January 7, 2017 - Fort Russ NewsICT-online.ru - Translated from Russian by Krisitna Kharlova
Originally published on December 22, 2016
Internet-connected appliances were used in a massive attack on the sites of Russian financial institutions. The attack is suspected to be organized by a hacker from USA or Europe.
A network of thousands of intelligent home appliances attacked the sites of Russian financial institutions. In particular, the attack was carried out by toasters, Internet cameras, coffee makers and communications equipment. In total, the attack could have involved at least half a million devices, stated a report by "Kaspersky Lab" - a leading Russian and global cyber security firm.
Likely the attack was planned by hackers outside of Russia, according to "Kaspersky Lab". The identity of the hacker, was not released. The hacker has previously announced the intention to strike at Russian financial institutions, explaining the intention by the fact that, in his opinion, Russian hackers actively intervened in U.S. presidential election.
In December, Rostelecom announced about observed attacks on major banking and financial institutions. The attack, according to the statement, was carried out by household communication devices. The attacks had a duration from several minutes to several hours.
Earlier the FSB announced that foreign intelligence agencies plan to use hackers to destabilize the Russian financial system. According to the Ministry, coordination is conducted from the Netherlands.
Wiki: Kaspersky Lab is a Russian multinational cybersecurity and anti-virus provider headquartered in Moscow, Russia. It was founded in 1997 by Eugene Kaspersky who is currently the CEO. Kaspersky expanded internationally from 2005-2010 and grew to more than $700 million in annual revenues by 2014. As of 2016, the software has about 400 million users and has the largest market-share of cybersecurity software vendors in Europe. Kaspersky Lab ranks fourth in the global ranking of antivirus vendors by revenue.
Analysts stay suspicions about the firm’s Russian roots and controversy over disputed ties with Russian intelligence have hindered its expansion in the United States.

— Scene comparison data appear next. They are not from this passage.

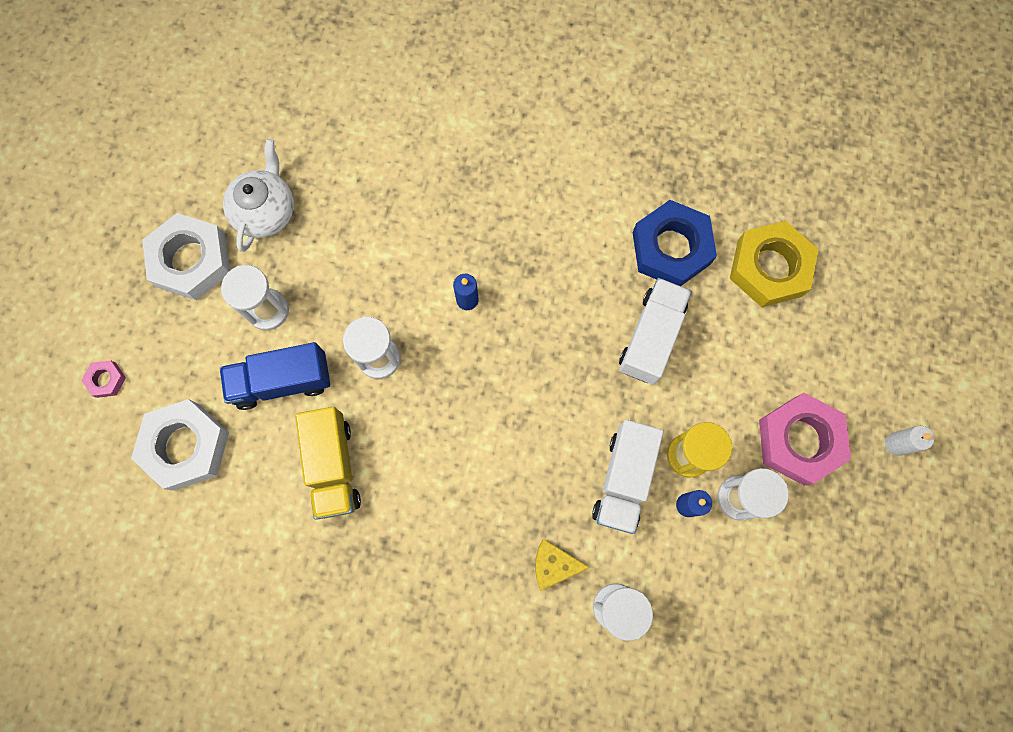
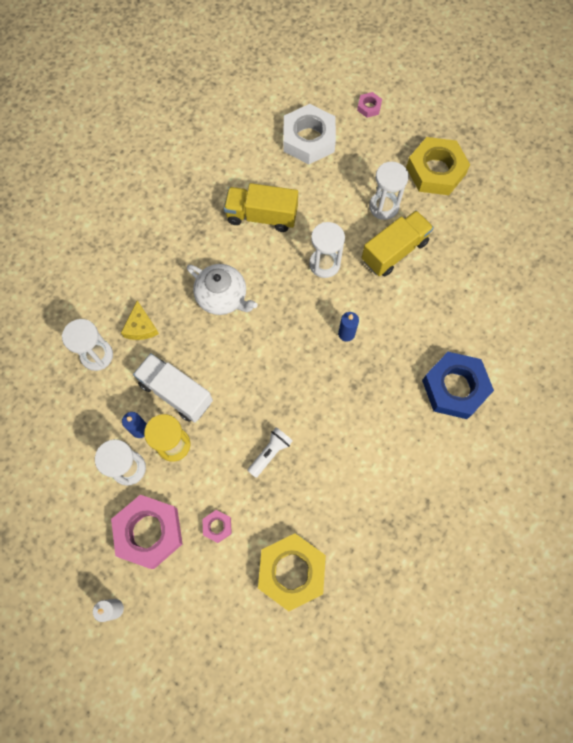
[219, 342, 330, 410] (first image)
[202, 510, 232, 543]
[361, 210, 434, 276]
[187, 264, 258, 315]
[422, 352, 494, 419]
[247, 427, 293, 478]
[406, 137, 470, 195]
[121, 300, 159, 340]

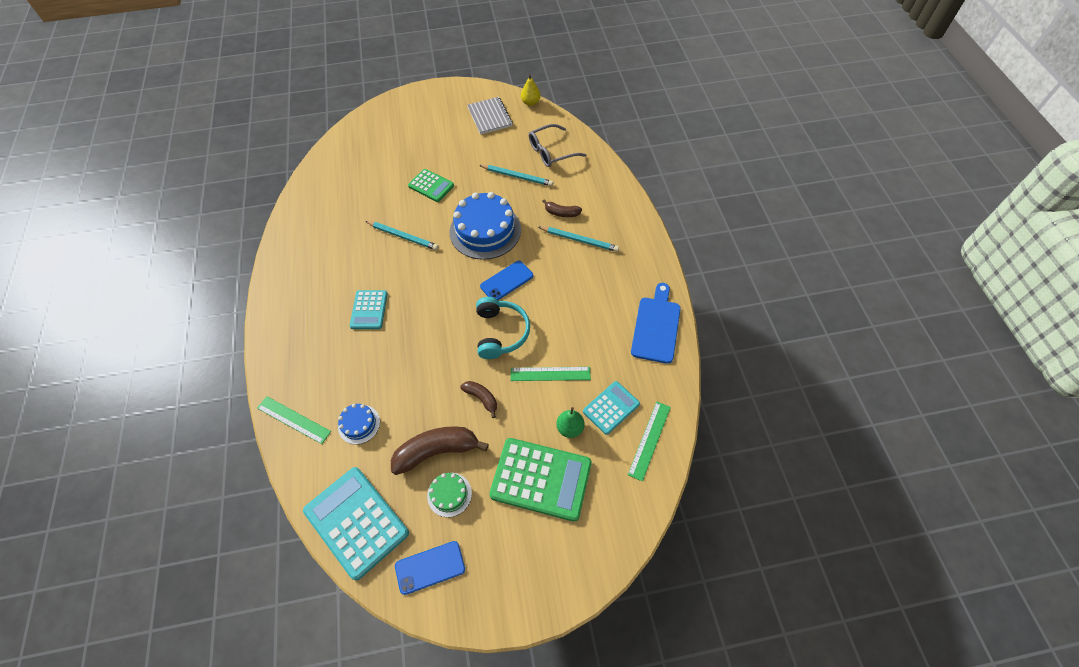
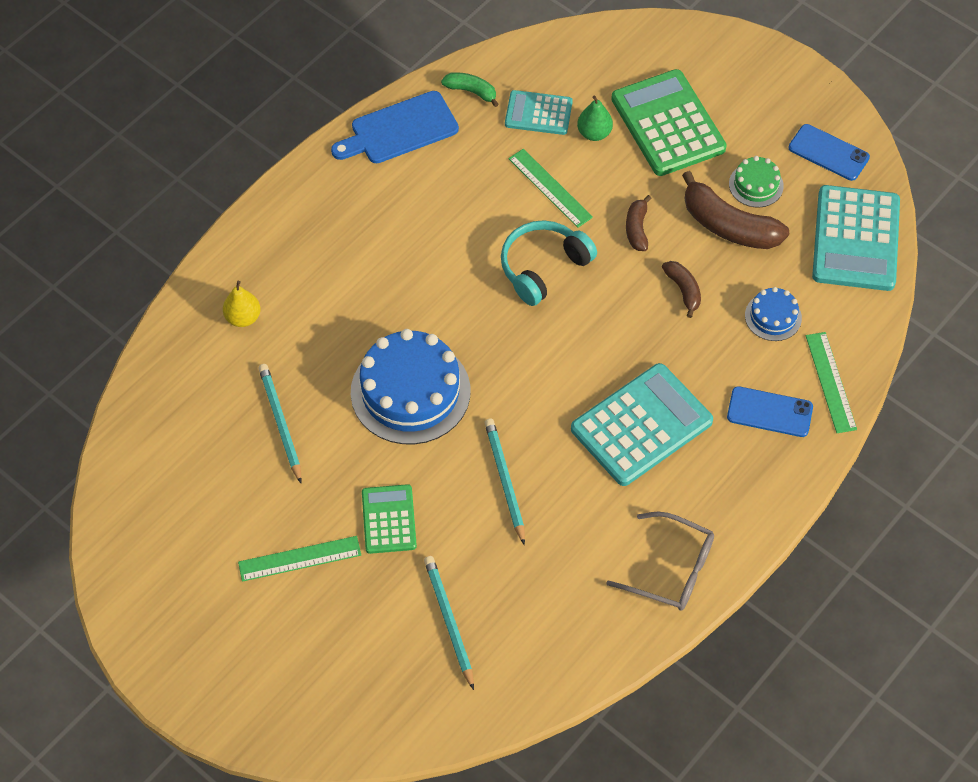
[467, 97, 513, 135] (first image)
[441, 72, 499, 107]
[727, 386, 813, 437]
[223, 281, 261, 327]
[606, 512, 714, 611]
[424, 556, 474, 690]
[662, 261, 701, 318]
[238, 536, 361, 582]
[571, 363, 713, 486]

According to the International New York Times, Kaspersky has "become one of Russia's most recognized high-tech exports, but its market share in the United States has been hampered by its origins."
Beginning around 2010, Kaspersky exposed a series of government-sponsored cyber-espionage and sabotage efforts. These include Stuxnet, Duqu, Flame, Gauss, Regin and the Equation Group. According to WIRED, "many of them were seemingly launched by the US and its UK and Israeli allies. Kaspersky is especially well-known for its work uncovering Stuxnet and Flame.
In 2010 Kaspersky Lab worked with Microsoft to counter-act the Stuxnet worm, which had infected 14 industrial locations in Iran using four zero-day vulnerabilities in Microsoft Windows. According to IEEE Spectrum, the circumstances "strongly suggest" the worm was developed by the United States and Israel to damage centrifuges in Iran's nuclear-enrichment program. It was the first discovery of a major government-sponsored cyber-attack.